In breve a livello convenzionale, affinché un pagamento possa essere qualificato come royalty, è necessario che lo stesso venga corrisposto non per l’acquisizione piena del bene in cui il diritto immateriale è incorporato ma per l’acquisizione del diritto alla riproduzione del bene stesso a fini commerciali e non esclusivamente per finalità connesse all’utilizzo del bene stesso ovvero alla creazione di una copia di riserva [8].
Ne deriva, che, nell’ambito dell’economia digitale, essendo nella maggior parte dei casi il bene acquisito per la diretta utilizzazione da parte dell’utente finale, i casi in cui il relativo corrispettivo possa essere qualificato come royalty appare alquanto limitato.
La possibile introduzione di una ritenuta sui pagamenti effettuati a fronte dell’utilizzo di prodotti o servizi digitali, comunque, potrebbe essere attuata attraverso una specifica norma che permetta allo Stato in cui i consumatori sono fiscalmente residenti di applicare tale ritenuta nel caso in cui non vi siano le condizioni per individuare, sulla base dei normali canoni interpretativi, la sussistenza di una stabile organizzazione dell’impresa estera sul proprio territorio.

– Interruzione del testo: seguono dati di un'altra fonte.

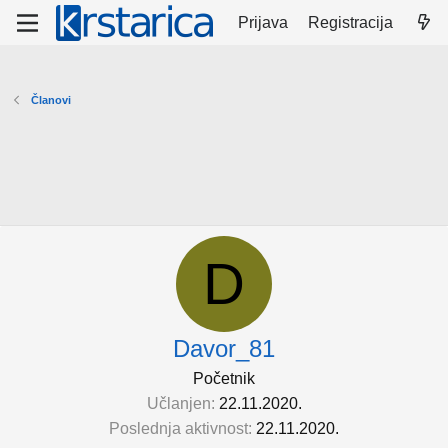
Prijava
Registracija
Članovi
D
Davor_81
Početnik
Učlanjen
22.11.2020.
Poslednja aktivnost
22.11.2020.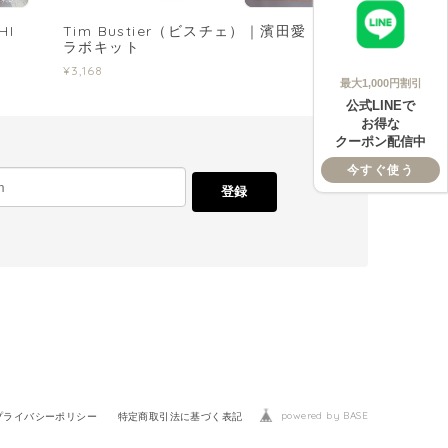
HI
Tim Bustier（ビスチェ）｜濱田愛 さんコ
ラボキット
¥3,168
最大1,000円割引
公式LINEで
お得な
クーポン配信中
今すぐ使う
登録
powered by BASE
プライバシーポリシー
特定商取引法に基づく表記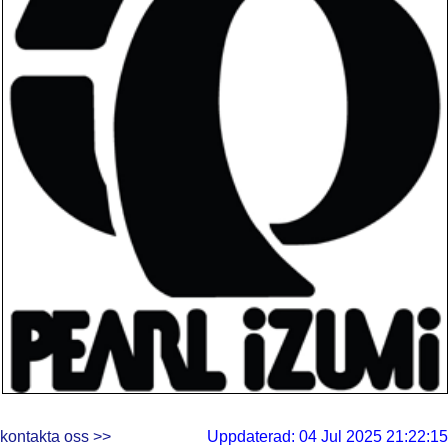
kontakta oss >>
Uppdaterad: 04 Jul 2025 21:22:15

Naturalmente, in tal caso, una delle maggiori difficoltà connesse a tale scelta, al di là della rispondenza di questa ai principi dapprima elencati che dovrebbero guidare il legislatore nella scelta delle possibili soluzioni, sarebbe quella, invero difficilmente praticabile, di gravare i consumatori dell’onere del versamento di tale ritenuta. Una possibile soluzione avanzata dal gruppo di studio potrebbe però essere in tal caso l’accollo di tale onere in capo agli istituti finanziari incaricati di gestire i pagamenti stessi.

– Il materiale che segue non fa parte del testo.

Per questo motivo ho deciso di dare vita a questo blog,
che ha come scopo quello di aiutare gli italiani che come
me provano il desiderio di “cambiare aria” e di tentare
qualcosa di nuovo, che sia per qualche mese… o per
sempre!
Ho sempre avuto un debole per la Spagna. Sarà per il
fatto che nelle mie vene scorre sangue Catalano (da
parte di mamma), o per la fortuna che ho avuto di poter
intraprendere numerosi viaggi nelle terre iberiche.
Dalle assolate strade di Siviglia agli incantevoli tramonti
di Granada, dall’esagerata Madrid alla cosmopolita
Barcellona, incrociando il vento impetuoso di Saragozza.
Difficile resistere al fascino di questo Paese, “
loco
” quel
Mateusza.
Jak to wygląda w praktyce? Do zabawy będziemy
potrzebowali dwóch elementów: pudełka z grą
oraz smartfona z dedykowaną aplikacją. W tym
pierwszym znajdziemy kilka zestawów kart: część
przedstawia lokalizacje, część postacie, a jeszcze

Al di là dei problemi pratici in ordine alle modalità di attuazione, l’introduzione di una specifica ritenuta sulle transazioni digitali, comporta, come si è osservato, non pochi dubbi in ordine al carattere neutrale di tale scelta. Infatti, la connaturale applicazione di una ritenuta sul reddito lordo rischierebbe di gravare le imprese fornitrici di prodotti e servizi digitali di una tassazione sul reddito maggiore rispetto a quella cui sono poste le imprese che operano nel commercio tradizionale e che, come normalmente avviene, sono tassate nello Stato di destinazione solo sulla base del reddito netto direttamente imputabile alla propria stabile organizzazione ivi presente.
[1] Si pensi al c.d. commercio diretto, dove, essendo sostanzialmente del tutto immateriali i beni o servizi resi, tutte le operazioni strettamente connesse allo svolgimento dell’attività commerciale (accettazione degli ordinativi, pagamento, consegna del bene o prestazione del servizio) sono svolte essenzialmente in rete senza che vi sia bisogno di alcuna presenza fisica.
[2] Una sede fissa non si può configurare come stabile organizzazione, secondo le indicazioni dell’art. 162, comma 4, TUIR e dell’art. 5, paragrafo 4, del Modello di Convenzione OCSE, qualora le attività dalla stessa svolte, in considerazione dell’attività propria svolta dalla società estera, siano qualificabili quali attività preparatorie ovvero ausiliarie di quest’ultima.
[3] Si pensi ad esempio alla imposizione ai fini IVA dove il potere impositivo è essenzialmente posto in favore del Paese in cui viene resa la prestazione.
[4] Si pensi in particolare alla non semplice suddivisione dei costi che generalmente le aziende impegnate nell’economia digitale generano nella loro fase di start-up.
[5] Vedi paragrafo 3.22
[6] Cfr. Treaty Characterisation Issues Arising from E-Commerce, 2001, OCSE.
[7] Cfr. C. Sallustio, Commercio elettronico diretto e imposizione sui redditi. Beni digitali, beni immateriali e dematerializzazione dell’attività d’impresa, Ariccia, 2012, p. 209 e ss.
[8] Cfr. art. 12 Commentario Modello OCSE, paragrafi 17.1. e ss.